The Mexican patent system also allows for pre-grant opposition through third-party prior art submission, widely accepts and takes into consideration foreign examination reports during substantive examination and provides a grace period for 12 months as of the filing of the application (or the priority being claimed by the application in case of disclosure of the invention by the applicant or successor in title).

In terms of Mexican oil and gas patenting statistics, Pemex’s research and development arm, the Instituto Mexicano del Petróleo (IMP), has been nationally and internationally recognized as Mexico’s premier patenting institution for several years. However, the IMP lags well behind most national oil and gas companies around the world in terms of technology development and research and development. With the breaking of Pemex’s oil and gas monopoly, the IMP will be hard pressed to develop more ground-breaking technology to keep Pemex competitive in the Mexican oil and gas marketplace. Further, it will struggle to force Pemex to enter into joint venture agreements, or to become involved in the outright sale or licence of oil and gas technologies from international and newly-forming domestic companies protecting their technologies in Mexico. On the other side of the coin, the technologies already developed and patented by the IMP for the confines of the Mexican territory could be of interest for exploitation purposes by international companies looking to enter the Mexican exploration and production market. Finally, whereas historically 90% on average of all applications filed and sought to be protected in Mexico came from international applicants, the broad energy reforms may spur on Mexico’s technological development – something of the sort of the Petrobras effect experienced in Brazil since the breaking of the Petrobras monopoly in 1997.

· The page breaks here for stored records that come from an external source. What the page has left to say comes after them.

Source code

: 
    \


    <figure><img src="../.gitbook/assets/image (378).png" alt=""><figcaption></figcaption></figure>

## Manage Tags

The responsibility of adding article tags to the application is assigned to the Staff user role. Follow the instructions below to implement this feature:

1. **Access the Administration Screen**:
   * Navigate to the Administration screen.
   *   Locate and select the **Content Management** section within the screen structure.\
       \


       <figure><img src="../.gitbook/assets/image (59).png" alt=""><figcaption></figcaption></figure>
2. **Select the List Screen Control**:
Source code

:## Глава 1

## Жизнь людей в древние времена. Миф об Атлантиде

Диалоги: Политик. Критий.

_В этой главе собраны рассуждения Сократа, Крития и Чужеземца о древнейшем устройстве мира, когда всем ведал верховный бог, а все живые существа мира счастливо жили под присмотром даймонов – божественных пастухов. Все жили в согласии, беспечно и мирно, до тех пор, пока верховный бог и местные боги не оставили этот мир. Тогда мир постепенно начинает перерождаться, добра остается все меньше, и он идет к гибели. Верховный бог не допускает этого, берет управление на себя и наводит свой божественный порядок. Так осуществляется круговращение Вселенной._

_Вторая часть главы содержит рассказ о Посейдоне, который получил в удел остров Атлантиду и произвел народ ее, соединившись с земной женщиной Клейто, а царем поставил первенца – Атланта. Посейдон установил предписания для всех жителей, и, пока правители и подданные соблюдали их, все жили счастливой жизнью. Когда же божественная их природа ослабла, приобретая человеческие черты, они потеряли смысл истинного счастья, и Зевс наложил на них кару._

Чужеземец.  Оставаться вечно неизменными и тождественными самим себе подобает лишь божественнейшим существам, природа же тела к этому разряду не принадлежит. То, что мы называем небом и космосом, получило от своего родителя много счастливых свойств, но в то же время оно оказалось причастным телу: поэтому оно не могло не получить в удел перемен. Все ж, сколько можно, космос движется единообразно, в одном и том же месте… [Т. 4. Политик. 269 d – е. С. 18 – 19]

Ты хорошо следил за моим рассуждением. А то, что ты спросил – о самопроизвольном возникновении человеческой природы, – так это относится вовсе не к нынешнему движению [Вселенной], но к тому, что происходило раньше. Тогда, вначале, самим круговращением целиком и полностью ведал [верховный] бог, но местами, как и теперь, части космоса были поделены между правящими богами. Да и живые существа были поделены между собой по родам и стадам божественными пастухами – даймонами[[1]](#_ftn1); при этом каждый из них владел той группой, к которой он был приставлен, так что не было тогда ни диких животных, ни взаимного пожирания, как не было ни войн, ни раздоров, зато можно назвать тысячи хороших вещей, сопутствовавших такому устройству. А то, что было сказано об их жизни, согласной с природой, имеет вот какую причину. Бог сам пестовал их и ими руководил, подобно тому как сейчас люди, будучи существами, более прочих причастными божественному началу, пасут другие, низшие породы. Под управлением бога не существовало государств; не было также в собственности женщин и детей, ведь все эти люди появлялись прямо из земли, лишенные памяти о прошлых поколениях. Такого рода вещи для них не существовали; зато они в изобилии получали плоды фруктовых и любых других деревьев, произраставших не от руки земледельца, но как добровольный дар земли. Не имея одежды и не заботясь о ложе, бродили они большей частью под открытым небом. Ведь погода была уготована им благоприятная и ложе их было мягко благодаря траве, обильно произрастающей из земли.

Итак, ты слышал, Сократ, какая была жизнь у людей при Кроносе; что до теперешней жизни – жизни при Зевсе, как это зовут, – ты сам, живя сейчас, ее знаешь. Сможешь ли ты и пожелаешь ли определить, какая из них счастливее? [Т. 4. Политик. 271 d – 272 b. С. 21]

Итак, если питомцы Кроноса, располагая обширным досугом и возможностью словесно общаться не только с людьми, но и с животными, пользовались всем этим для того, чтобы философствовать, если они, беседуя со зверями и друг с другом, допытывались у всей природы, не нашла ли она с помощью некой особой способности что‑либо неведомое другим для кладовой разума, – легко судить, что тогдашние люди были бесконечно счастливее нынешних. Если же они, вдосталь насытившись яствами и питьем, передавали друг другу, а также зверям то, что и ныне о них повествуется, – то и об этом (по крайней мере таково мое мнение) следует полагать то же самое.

Exploiting oil and gas technologies

On top of being a patent-friendly jurisdiction, Mexico is a technology transfer friendly place too, and more so after the energy reforms. Generally speaking, there are few restrictions on the licensing and transfer of technology in Mexico, except for certain ones found in specific industries within government services. There are no restrictions or limitations in the terms and conditions of a licence agreement at the time of transferring or licensing technology with respect to time, financial and economic limitations and conditions (for example, royalties). In addition, there are no mandatory obligations placed upon the foreign licensor. However, before the energy reforms, one of the government-specific service industries that was severely regulated with respect to technology licensing and exploitation was the oil and gas industry. The Mexican state and particularly Pemex, were forbidden from entering into contracts, such as technology licensing agreements, with private exploration and production companies unless the contracts were service-related.

With the energy reforms, these longtime restrictions have been lifted and private companies are now entitled to enter into technology licence contracts with Pemex and the Mexican state.

In short, the opportunities found in patenting and exploiting oil and gas technologies in Mexico are now limitless. The stage is now set for another revolution on Mexican soil – an oil and gas revolution.